I’m new to the DEV community, and this is my very first post. I might not know much about this platform yet, but I’m excited to learn, explore, and grow.
I’m interested in technology, AI, and web development. I’m not an expert, but I believe learning is a lifelong journey, and every small step matters. I joined DEV because I want to connect with people who share knowledge, build things, and help each other grow.
If you have any recommendations for beginners, useful resources, or learning paths, I’d love to hear them.
Looking forward to being part of this community!
Thanks for reading.
Top comments (3)
For web development, I would (unfortunately) recommend learning basic React since most web frameworks sort of use it as a guideline basis (the idea of functional components holding state and updating themselves / their children when the state changes is an almost ubiquitous process in all of modern web design), bridging into Svelte/SolidJS/etc. afterwards.

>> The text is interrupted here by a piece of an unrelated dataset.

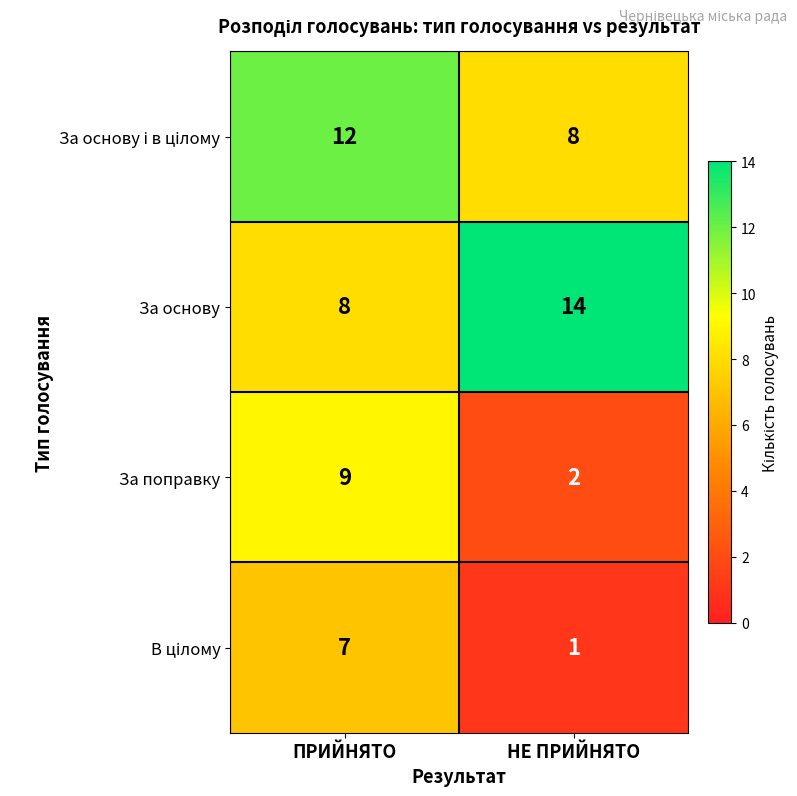

Which series has the largest total across all categories?

За основу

Some lower-level language like C(++)/Zig/Rust is always helpful especially since you're interested in AI. I wouldn't necessarily recommend building an engine (there's a ton of matrix multiplication that goes into one) but understanding how an LLM processes text for example is useful both in the practice and in general life.
Python/JavaScript are the main languages for an AI backend server since they're easy and the backend server is never the main bottleneck, the model itself is.
If you want to combine your two interests, i.e. an LLM chatbot with a pretty frontend, a stack communication method like REST/gRPC/WebSockets is crucial as well.
For YouTube, ThePrimeagen is a great resource for all experience levels. Depending on your experience level, Tsoding Daily is also a great resource. This isn't because his opinions are all correct — no one's are lol — but if you know enough to follow him, he should instill a very unique curiosity for understanding the ground-up structure of things (e.g. creating a React project from scratch without
npx create-react-appor running a GLSL file through a C compiler).Ultimately, all you need when learning is curiosity. 95% of what I know came from having to roleplay as eight different roles in a very small dev team at a very large company, so my curiosity has some urgency appended to it, but it's the most useful skill in tech nonetheless.
Hey Rehman, the best advice I can give you (speaking as an ex-computer science instructor) is just do it. Do it over, and over, and over again. Whether it's C++, Python, or Web development, keep practicing and building on your knowledge.
And when you run into a problem, don't give up. Stick to it and find the solution. If you can't figure it out by yourself, ask for help. It's the only way you're going to learn and be the developer you want to be.